---- Selection
Fernando Revilla said:
Have you tried $f:Q\to S^2,\; f(x,y,z)=(x,\sqrt[3]{y},\sqrt[5]{z})$ ?
Shouldn't that be $f(x,y,z)=(x,y^3,z^5)$? Alternatively, doesn't the above map $f$ go from $S^2$ to $Q$? (Worried)
 
Re: homeomorphism

Does f and f^-1 being continuous mean all partial derivatives exist?
 
Re: homeomorphism

Poirot said:
Does f and f^-1 being continuous mean all partial derivatives exist?
Not necessarily – you're looking for a homeomorphism, not a diffeomorphism. In other words, the map and its inverse need to be continuous, but not necessarily differentiable.
 
Re: homeomorphism

So what is the definition of f being continuous? Actually, being differentiable is a sufficent condition so that will do
 
Re: homeomorphism

Poirot said:
So what is the definition of f being continuous?
Aren't you supposed to know that by this stage? (Giggle)
--------
### List of tasks
(1) In the homeomorphism thread, what must hold for the map and its inverse?
(2) Summarize the homeomorphism thread in two sentences.
---- Data supplied
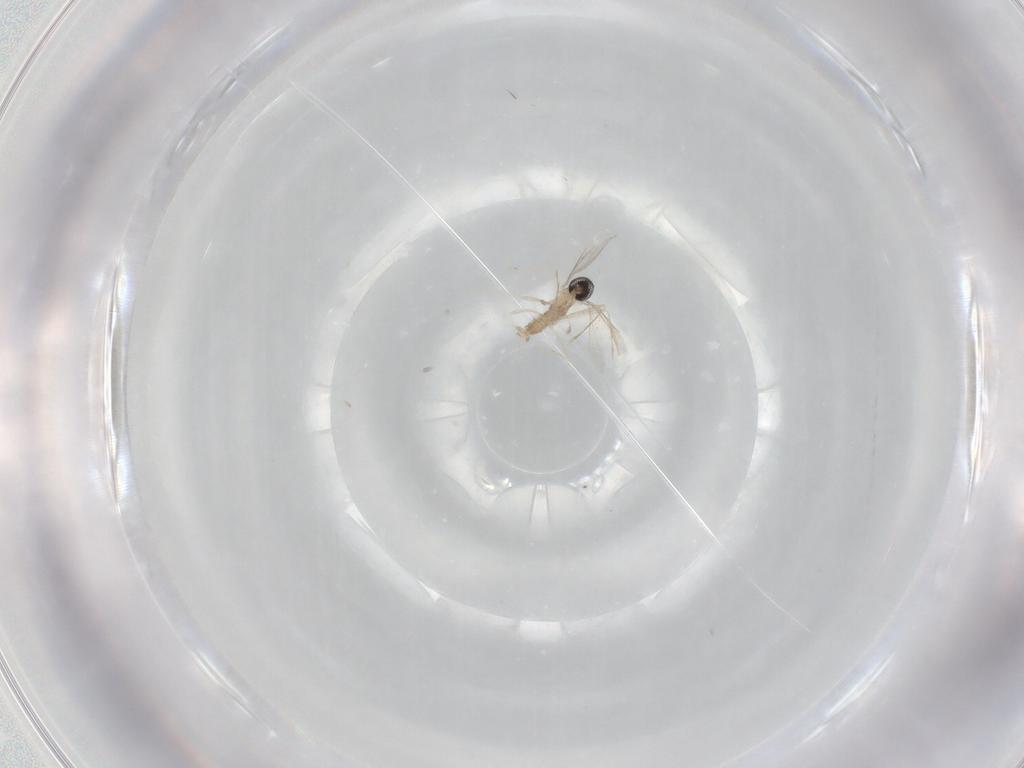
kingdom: Animalia
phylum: Arthropoda
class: Insecta
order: Diptera
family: Cecidomyiidae
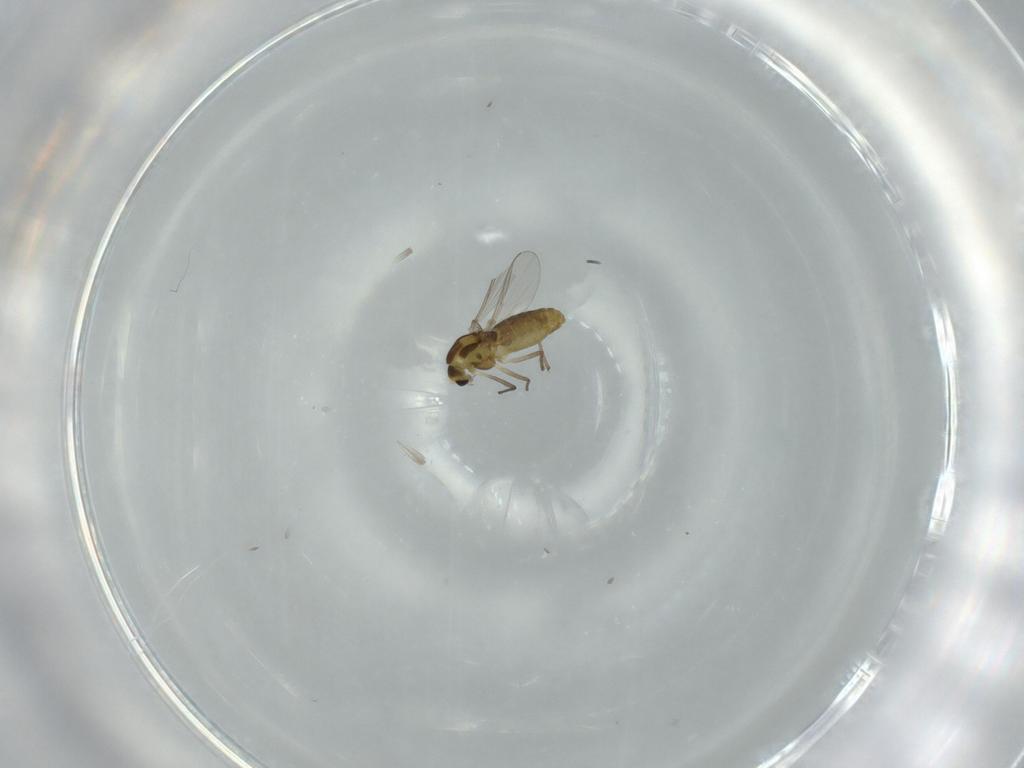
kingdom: Animalia
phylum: Arthropoda
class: Insecta
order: Diptera
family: Chironomidae
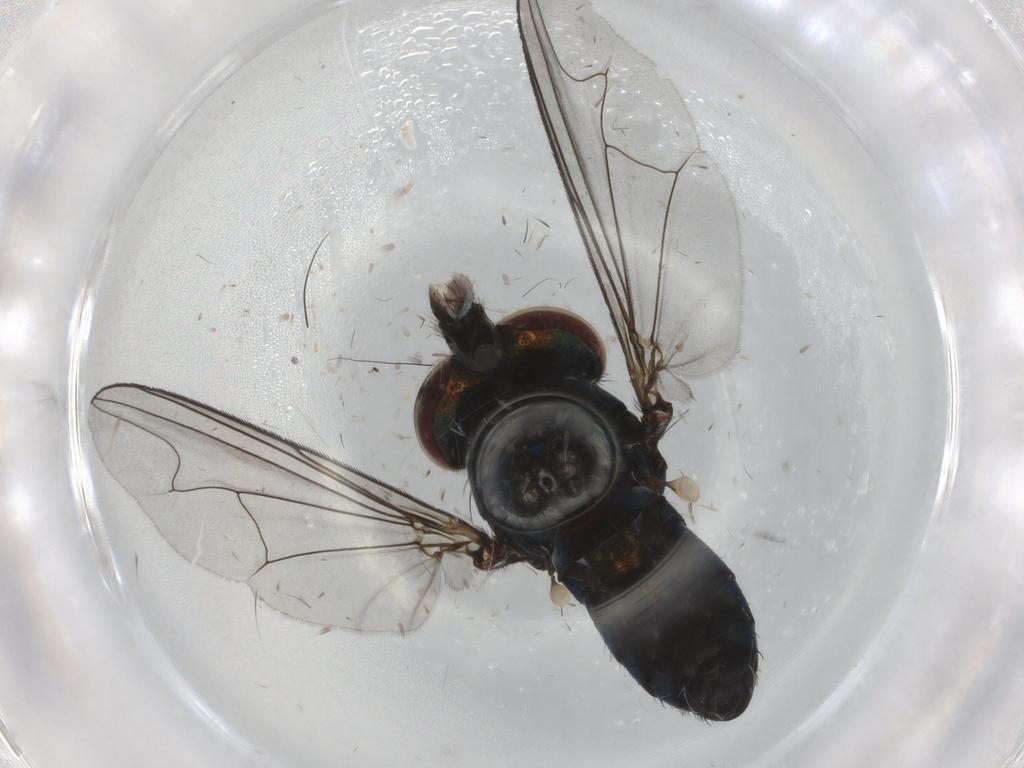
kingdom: Animalia
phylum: Arthropoda
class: Insecta
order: Diptera
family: Dolichopodidae
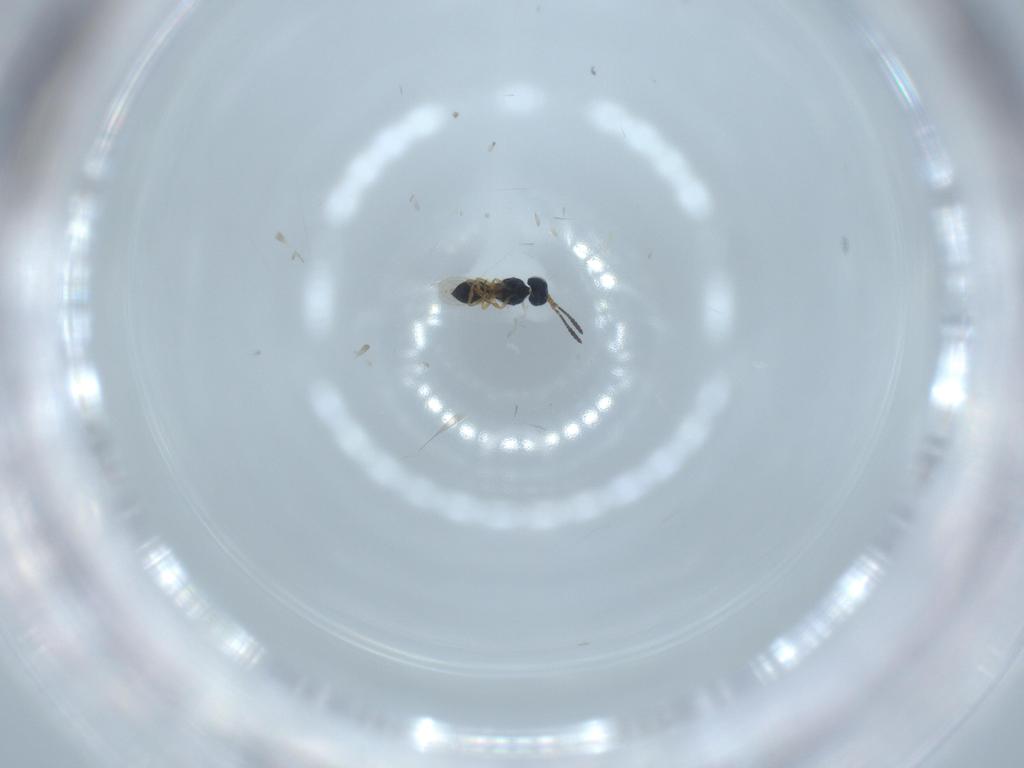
--------
### Results of the tasks
(1) They need to be continuous, but not necessarily differentiable.

(2) A reply to Fernando Revilla's suggested map asks whether it should instead be $f(x,y,z)=(x,y^3,z^5)$, or whether the map actually goes from $S^2$ to $Q$. When Poirot asks whether continuity of f and f^-1 means all partial derivatives exist, the answer is not necessarily, since a homeomorphism needs continuity rather than differentiability, and Poirot then notes that differentiability is a sufficient condition.